Reporting to Teachers on One’s Practice
We have also experimented with different rhythms for retreatants’ reports on their meditation practice. At the end of 2020, Dr. Wallace developed a set of eight questions by which he asked all CCR retreatants to report regularly, via email, on their practice. These eight questions cover topics from the hours each day devoted to shamatha and other supporting meditations, inquiring about how meaningful each of these practices is for the retreatant, about challenges one has been facing and how one has dealt with them, about meditative experiences (nyam) and insights that may be arising, about how one is maintaining balance in practice both during formal sessions and between sessions, about how one is maintaining overall health in terms of diet and exercise, and about how one is finding satisfaction in the practice.

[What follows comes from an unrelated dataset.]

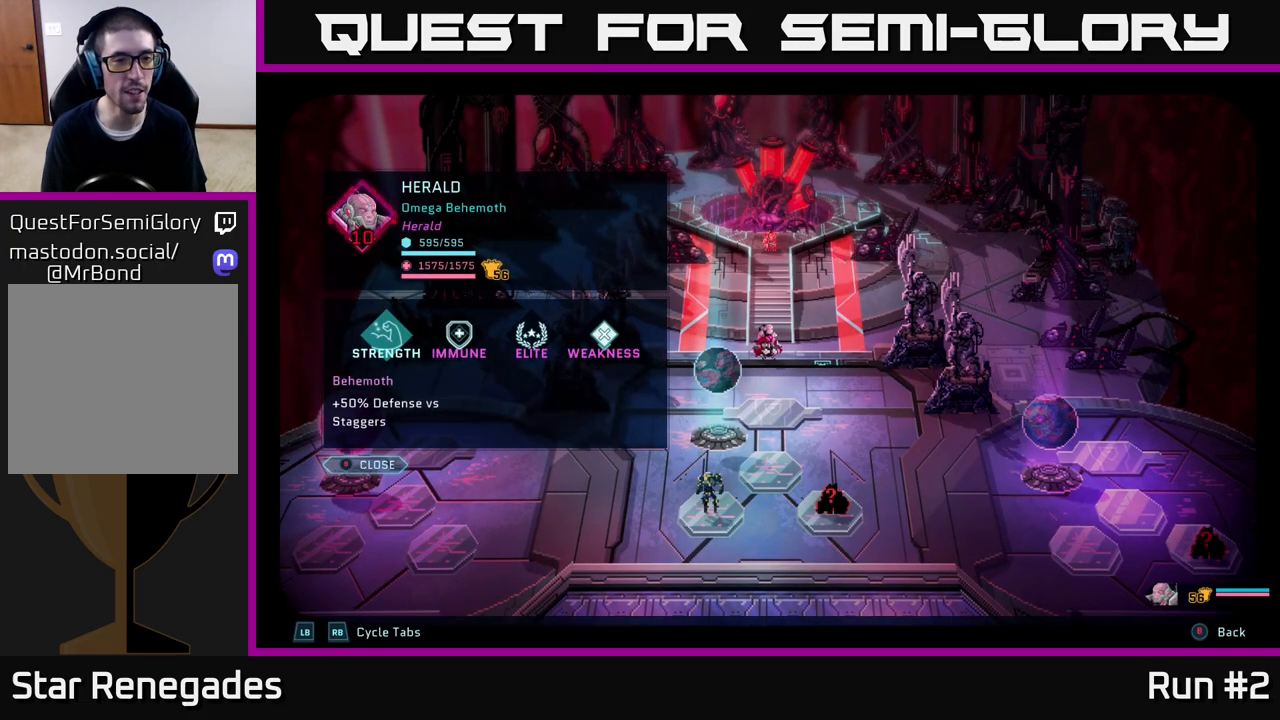
{"buttons": [], "left_stick": "center", "right_stick": "center", "events": []}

For most of the first two years of our existence as a hermitage, Dr. Wallace was providing guidance from afar, both through monthly video calls with our community and through private email exchanges in response to retreatants’ monthly written reports, as prompted by the eight questions. Doug Veenhof and I were present on-site for meetings when requested by individual retreatants, and occasionally I would hold scheduled check-ins with each retreatant. Individual meetings with Lama Alan were rare, occurring only when he would visit to lead one-week or eight-week retreats.

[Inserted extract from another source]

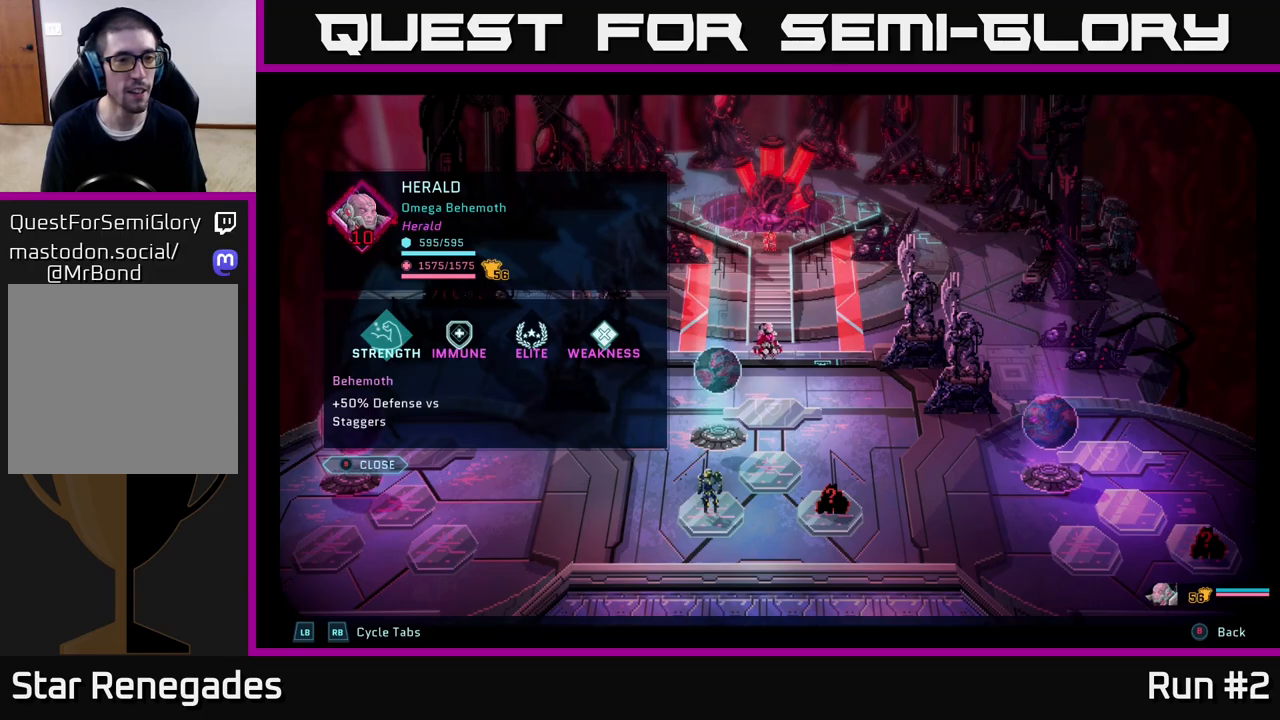
{"buttons": [], "left_stick": "center", "right_stick": "center", "events": []}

At the beginning of 2023, Dr. Wallace (also known as Lama Alan) entered his own long-awaited personal retreat in Crestone, and urged all retreatants to enter that deep silence with him. For six months, he no longer asked for monthly written reports, but invited retreatants to write to him only if they discerned that it was really necessary, that is, if they had an urgent issue for which they sought personal guidance. By the end of those first six months of 2023, however, Lama Alan and I were deeply saddened to discover that most retreatants had struggled through that period of strict retreat, which had included one in-person meeting with Lama Alan for each of them midway. We realized in retrospect that the majority had not reached out, even when issues had actually arisen in their retreats that should have received our attention. We saw from our experiment in strict silence that at that juncture, even experienced retreatants were not yet ready to remain in a flow of completely uninterrupted retreat for six months. So we again decided to require written reports—now submitted every other month—as the standard for all retreatants’ regular communication with Lama Alan, our spiritual director.
Community Gatherings, Ongoing Teachings, and Individual Meetings
From mid-2023, we also continued to experiment with different cadences for our community gatherings and teachings. We met for group rituals and teachings from Lama Alan in August and October, and then, beginning in November 2023, Lama Alan began offering public teachings roughly every six weeks, which we gradually made available to our larger local community and also online here.
From the beginning of 2025, we established a monthly rhythm that has seemed to work as our most conducive cadence for retreatants thus far. We now alternate monthly between a short teaching followed by a community ritual practice, and a longer teaching geared toward experienced retreatants. Collectively, these are the teachings we now make available to the public through the Seeds of Wisdom Library.
We have clarified for all retreatants that they are welcome to reach out to Lama Alan with a practice question between bimonthly reports, and we are finding that retreatants do so when appropriate. Lama Alan is of course willing to break his own retreat silence to hold an individual meeting with a retreatant when a clear need arises, though such occasions are relatively rare. Retreatants also reach out to resident teacher Doug Veenhof or to me to discuss particular issues in their practice, whether by email, phone, or in person.
Overall, meetings are held on an individual, as-needed basis, and not as a regularly scheduled part of retreat life, which helps to preserve the flow of silence for all of us at the hermitage between monthly community gatherings. When they occur, one-on-one meetings with a spiritual teacher can range in length from 30 minutes to 2 or 3 hours.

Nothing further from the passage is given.